The value of list properties within objects as well as variables which are lists of objects rather than primitives can be inspected in the raw object variable value column accessible in Raw Data Reports.

Variable Plugins

Any configured variable plugins are applied before Optimize creates the flattened property “sub variables”, meaning the configured plugins have access to the raw JSON object variables only. Any modifications applied to the JSON object variables will then be persisted to the “sub variables” when Optimize flattens the resulting objects in the next step of the import cycle.

Optimize Configuration

The import of object variable values is enabled by default and can be disabled using the import.data.variable.includeObjectVariableValue configuration.

Other System Configurations

Depending on where the imported object variables originate, the following configuration is required to ensure that your system produces object variable data that Optimize can import correctly:

Platform Object Variables

Optimize supports both object process variables serialized as JSON as well as native JSON variables from Camunda Platform.

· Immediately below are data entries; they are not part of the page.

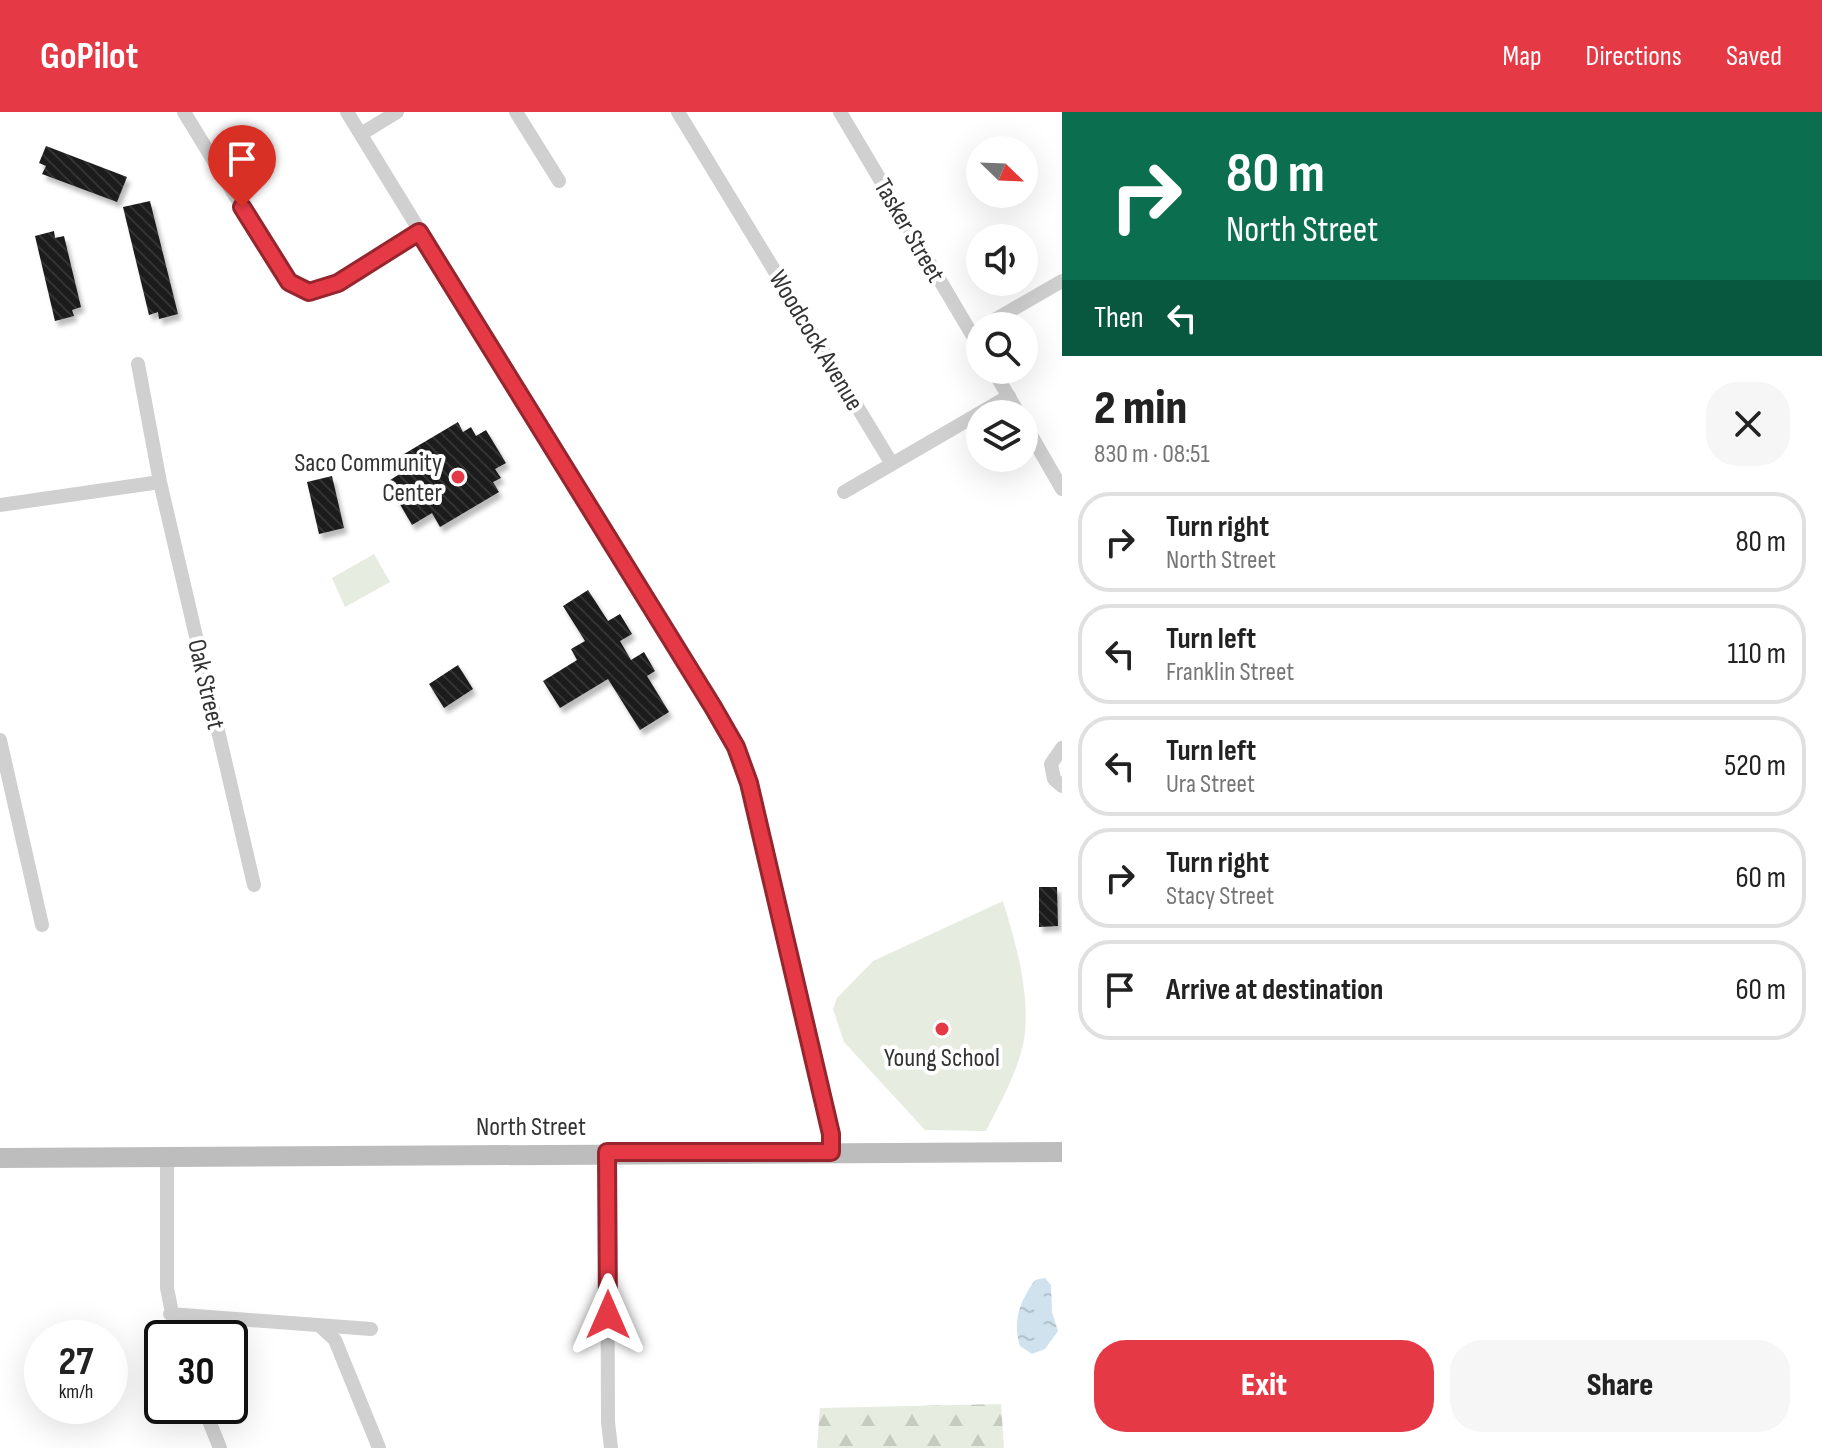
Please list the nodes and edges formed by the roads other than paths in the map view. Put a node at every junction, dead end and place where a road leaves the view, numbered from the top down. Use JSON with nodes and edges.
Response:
{"nodes":[{"id":1,"x":184,"y":112,"type":"edge"},
{"id":2,"x":347,"y":112,"type":"edge"},
{"id":3,"x":397,"y":112,"type":"edge"},
{"id":4,"x":516,"y":112,"type":"edge"},
{"id":5,"x":678,"y":112,"type":"edge"},
{"id":6,"x":840,"y":112,"type":"edge"},
{"id":7,"x":361,"y":134,"type":"junction"},
{"id":8,"x":559,"y":181,"type":"dead end"},
{"id":9,"x":419,"y":232,"type":"junction"},
{"id":10,"x":1062,"y":281,"type":"edge"},
{"id":11,"x":967,"y":312,"type":"edge"},
{"id":12,"x":1008,"y":312,"type":"edge"},
{"id":13,"x":138,"y":364,"type":"dead end"},
{"id":14,"x":1002,"y":384,"type":"edge"},
{"id":15,"x":1009,"y":396,"type":"junction"},
{"id":16,"x":1011,"y":400,"type":"edge"},
{"id":17,"x":1038,"y":447,"type":"edge"},
{"id":18,"x":892,"y":464,"type":"junction"},
{"id":19,"x":160,"y":482,"type":"junction"},
{"id":20,"x":1062,"y":489,"type":"edge"},
{"id":21,"x":844,"y":492,"type":"dead end"},
{"id":22,"x":0,"y":505,"type":"edge"},
{"id":23,"x":0,"y":740,"type":"edge"},
{"id":24,"x":1062,"y":748,"type":"edge"},
{"id":25,"x":1062,"y":786,"type":"edge"},
{"id":26,"x":254,"y":885,"type":"dead end"},
{"id":27,"x":42,"y":925,"type":"dead end"},
{"id":28,"x":607,"y":1152,"type":"junction"},
{"id":29,"x":831,"y":1152,"type":"junction"},
{"id":30,"x":1062,"y":1152,"type":"edge"},
{"id":31,"x":167,"y":1156,"type":"junction"},
{"id":32,"x":0,"y":1158,"type":"edge"},
{"id":33,"x":170,"y":1314,"type":"junction"},
{"id":34,"x":172,"y":1320,"type":"edge"},
{"id":35,"x":319,"y":1325,"type":"junction"},
{"id":36,"x":371,"y":1329,"type":"dead end"},
{"id":37,"x":210,"y":1424,"type":"edge"},
{"id":38,"x":220,"y":1448,"type":"edge"},
{"id":39,"x":379,"y":1448,"type":"edge"},
{"id":40,"x":611,"y":1448,"type":"edge"}],
"edges":[{"from":1,"to":9,"type":"street"},
{"from":2,"to":7,"type":"street"},
{"from":3,"to":7,"type":"street"},
{"from":4,"to":8,"type":"street"},
{"from":5,"to":18,"type":"street","name":"Woodcock Avenue"},
{"from":6,"to":11,"type":"street","name":"Tasker Street"},
{"from":7,"to":9,"type":"street"},
{"from":9,"to":29,"type":"street"},
{"from":10,"to":12,"type":"street"},
{"from":13,"to":19,"type":"street","name":"Oak Street"},
{"from":14,"to":15,"type":"street"},
{"from":15,"to":16,"type":"street"},
{"from":15,"to":18,"type":"street"},
{"from":17,"to":20,"type":"street"},
{"from":18,"to":21,"type":"street"},
{"from":19,"to":22,"type":"street"},
{"from":19,"to":26,"type":"street","name":"Oak Street"},
{"from":23,"to":27,"type":"street"},
{"from":24,"to":25,"type":"street"},
{"from":28,"to":29,"type":"main road","name":"North Street"},
{"from":28,"to":31,"type":"main road","name":"North Street"},
{"from":28,"to":40,"type":"street"},
{"from":29,"to":30,"type":"main road","name":"North Street"},
{"from":31,"to":32,"type":"main road","name":"North Street"},
{"from":31,"to":33,"type":"street"},
{"from":33,"to":34,"type":"street"},
{"from":33,"to":35,"type":"street"},
{"from":35,"to":36,"type":"street"},
{"from":35,"to":39,"type":"street"},
{"from":37,"to":38,"type":"street"}]}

If you are importing object variables, it is required to configure the Platform’s spin serialization so that process variables are by default serialized as JSON. Please refer to the Platform documentation for more information on how to set up JSON serialization.
Furthermore, to allow Optimize to correctly parse date properties within the object or native JSON variable, please ensure date properties of objects are serialized using a common date format (for example yyyy-MM-dd'T'HH:mm:ss.SSSZ) other than unix timestamps. If date properties are serialized as unix timestamps, these properties cannot be identified and parsed as dates when importing into Optimize and will instead be persisted as number variables.

Zeebe Object Variables

If you are creating object variables using a Zeebe process, please ensure date properties within the JSON object are stored using a common date format (for example yyyy-MM-dd'T'HH:mm:ss.SSSZ) other than unix timestamps. If Optimize imports unix timestamp date properties, these properties cannot be identified and parsed as dates and will instead be persisted as number variables.

External Object Variables

External variables of type object require an additional field called serializationDataFormat which specifies which data format was used to serialize the given object.
Please refer to the external object variable API section for further details on how to ingest external variables.